> [Teks]:
----

News

Jadi Kota Termacet, Pemkot Bandung Siapkan Strategi Berbasis Teknologi dan Data Solusi Urai Kemacetan

Radar Bandung - 23/07/2025, 11:39 WIB
AH
AR Hidayat
Tim Redaksi

 

RADARBANDUNG.id, BANDUNG – Kota Bandung kembali tercatat sebagai salah satu kota dengan tingkat kemacetan tertinggi di Indonesia.

Berdasarkan laporan dari perusahaan pemetaan lalu lintas TomTom Traffic Index 2024, Kota Bandung menduduki posisi atas dalam daftar kota dengan waktu tempuh harian terlama.

Wali Kota Bandung, Muhammad Farhan, mengungkapkan bahwa pihaknya tengah menyiapkan sejumlah strategi berbasis teknologi dan tata kelola waktu untuk mengurai kemacetan.

Kemacetan pun dirasakan Farhan terjadi dibeberapa titik terutama persimpangan jalan dengan mengularnya kendaraan baik roda empat maupun roda dua.

“Saya perhatikan di beberapa titik yang padat, seperti di kawasan Jalan Riau yang banyak sekolah, sudah mulai ada penguraian. Itu karena kita coba mengatur ulang jam masuk sekolah agar tidak menumpuk di jam yang sama,” ujar Farhan di Balai Kota Bandung, Rabu, 23 Juli 2025.

----

> [Soal Latihan]: Menurut teks, laporan apa yang menempatkan Kota Bandung di posisi atas daftar kota dengan waktu tempuh harian terlama? Gunakan hanya teks di atas sebagai sumber.

> [Cuplikan Data]:
----

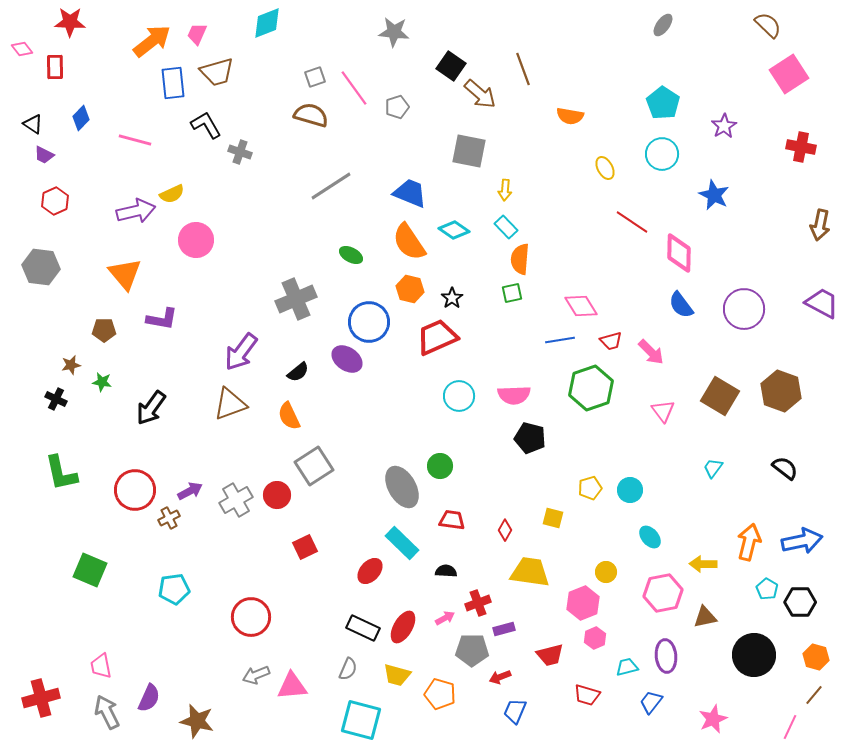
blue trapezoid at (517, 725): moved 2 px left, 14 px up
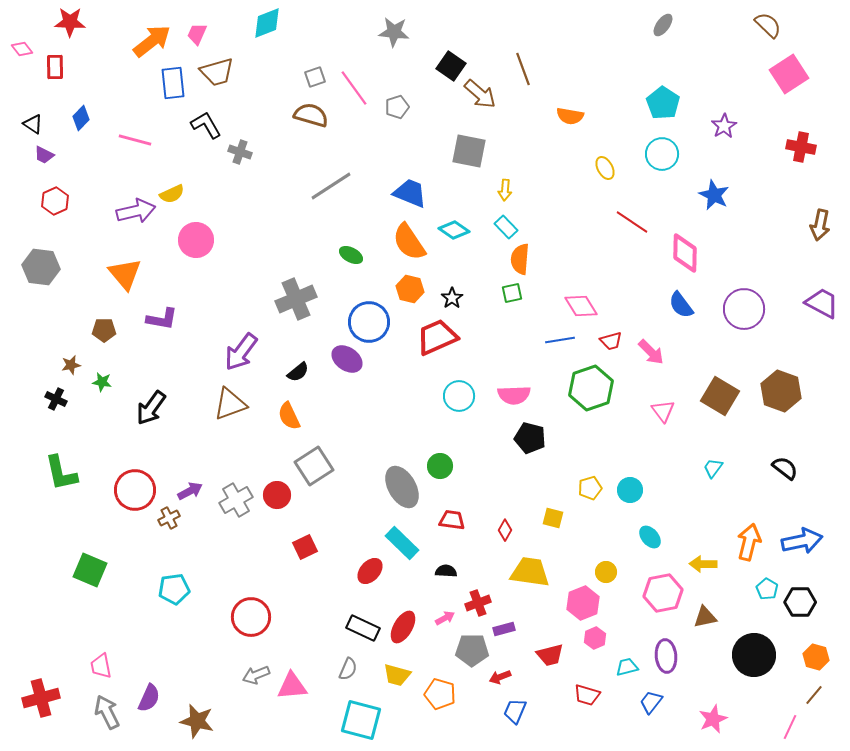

----

> [Jawaban Latihan]: TomTom Traffic Index 2024.